Re: SPARK MLLib - How to tie back Model.predict output to original data?

2016-08-16 Thread Yanbo Liang
MLlib will keep the original dataset during transformation, it just append
new columns to existing DataFrame. That is you can get both prediction
value and original features from the output DataFrame of model.transform.

Thanks
Yanbo

2016-08-16 17:48 GMT-07:00 ayan guha :

> Hi
>
> I have a dataset as follows:
>
> DF:
> amount:float
> date_read:date
> meter_number:string
>
> I am trying to predict future amount based on past 3 weeks consumption
> (and a heaps of weather data related to date).
>
> My Labelpoint looks like
>
> label (populated from DF.amount)
> features (populated from a bunch of other stuff)
>
> Model.predict output:
> label
> prediction
>
> Now, I am trying to put together this prediction value back to meter
> number and date_read from original DF?
>
> One way to assume order of records in DF and Model.predict will be exactly
> same and zip two RDDs. But any other (possibly better) solution?
>
> --
> Best Regards,
> Ayan Guha
>


SPARK MLLib - How to tie back Model.predict output to original data?

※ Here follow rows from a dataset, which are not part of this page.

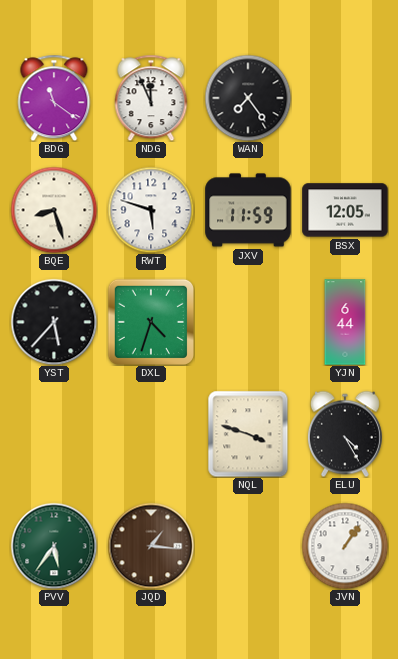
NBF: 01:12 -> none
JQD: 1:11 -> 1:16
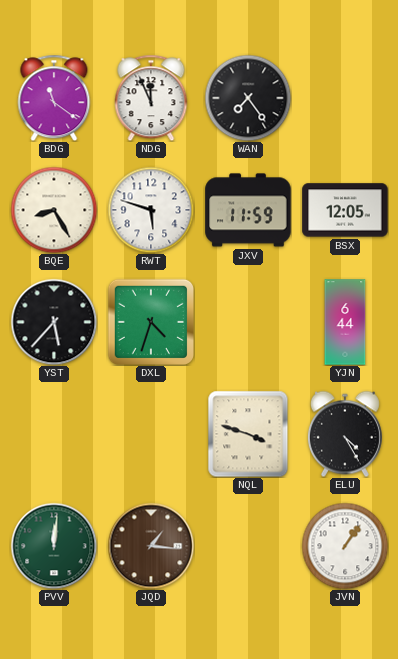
BQE: 8:27 -> 8:25
PVV: 5:36 -> 12:01
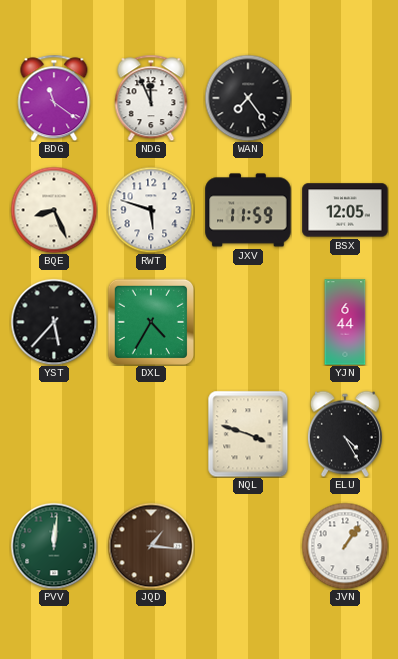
BQE: 8:25 -> 8:26
DXL: 4:33 -> 4:35
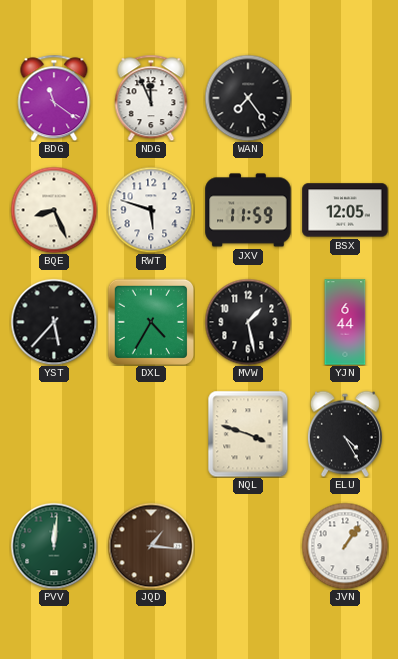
MVW: none -> 1:28
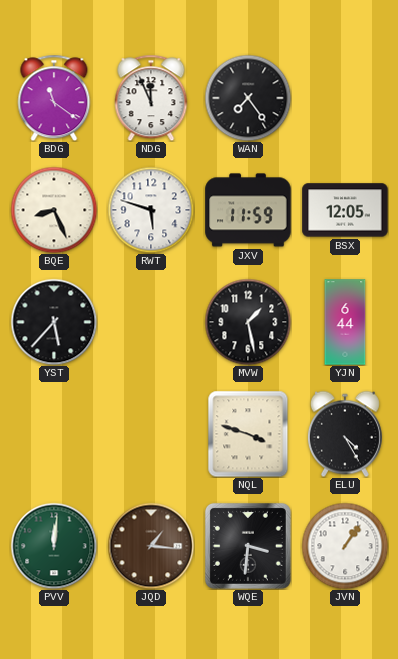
DXL: 4:35 -> none
WQE: none -> 3:31
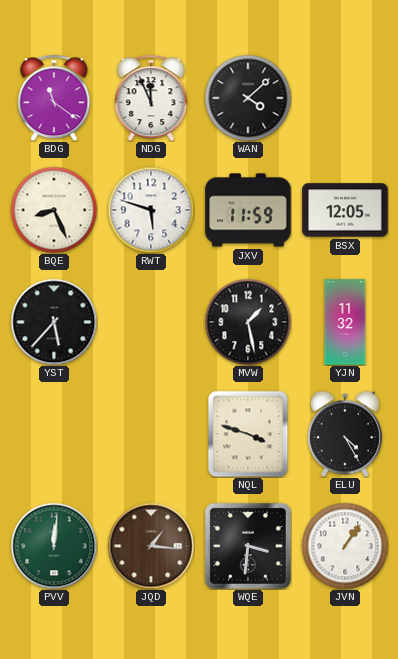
WAN: 7:24 -> 4:08
YJN: 6:44 -> 11:32
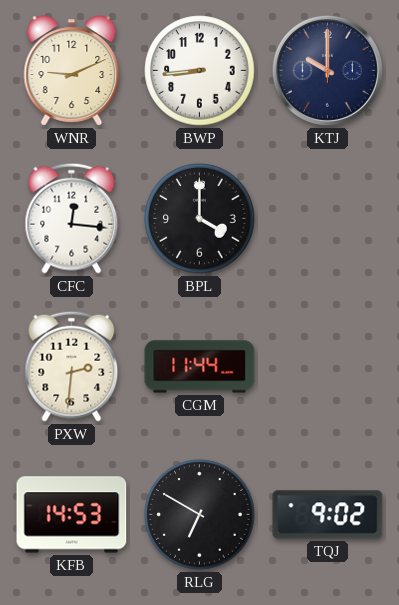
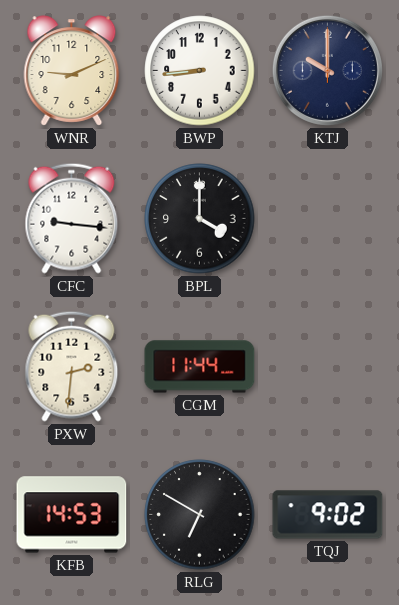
CFC: 12:16 -> 9:16
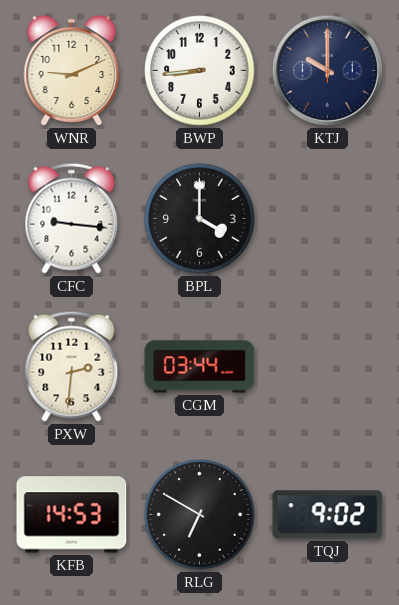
CGM: 11:44 -> 03:44
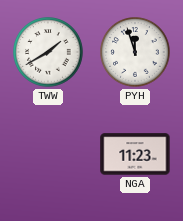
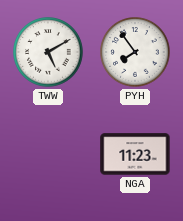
TWW: 1:40 -> 5:10
PYH: 11:57 -> 7:54
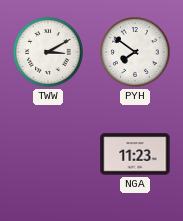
TWW: 5:10 -> 3:10
PYH: 7:54 -> 7:51
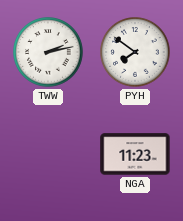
TWW: 3:10 -> 2:13
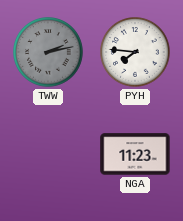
TWW dial: white -> grey
PYH: 7:51 -> 7:46
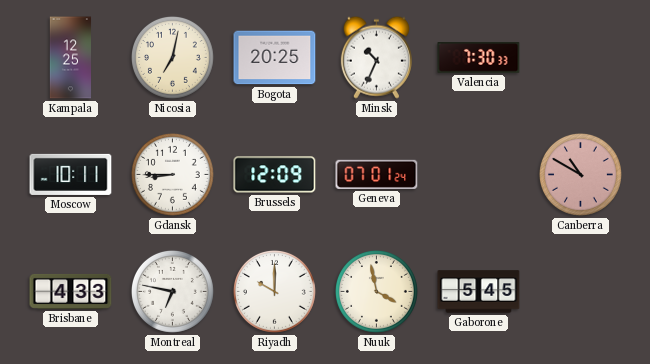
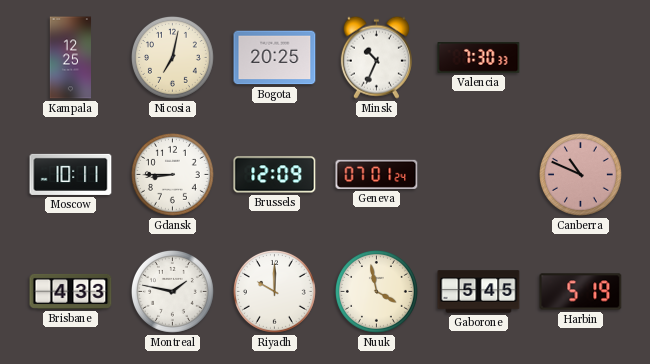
Canberra: 10:50 -> 10:49
Montreal: 6:47 -> 1:47
Harbin: none -> 5:19
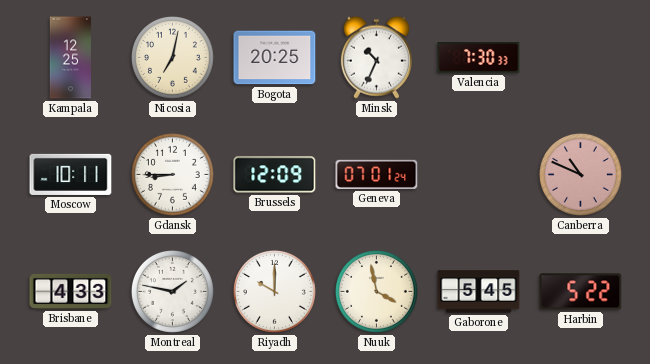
Harbin: 5:19 -> 5:22
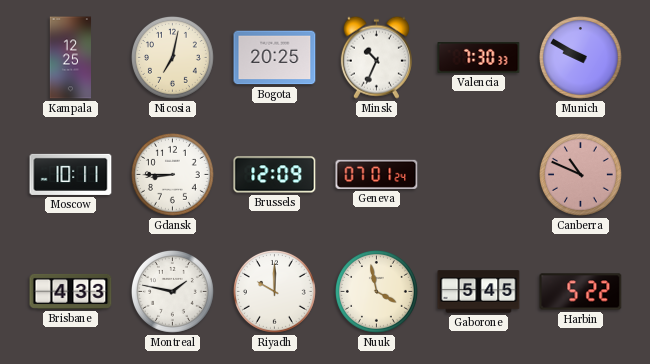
Munich: none -> 9:50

2016-08-16 Thread ayan guha
Hi

I have a dataset as follows:

DF:
amount:float
date_read:date
meter_number:string

I am trying to predict future amount based on past 3 weeks consumption (and
a heaps of weather data related to date).

My Labelpoint looks like

label (populated from DF.amount)
features (populated from a bunch of other stuff)

Model.predict output:
label
prediction

Now, I am trying to put together this prediction value back to meter number
and date_read from original DF?

One way to assume order of records in DF and Model.predict will be exactly
same and zip two RDDs. But any other (possibly better) solution?

-- 
Best Regards,
Ayan Guha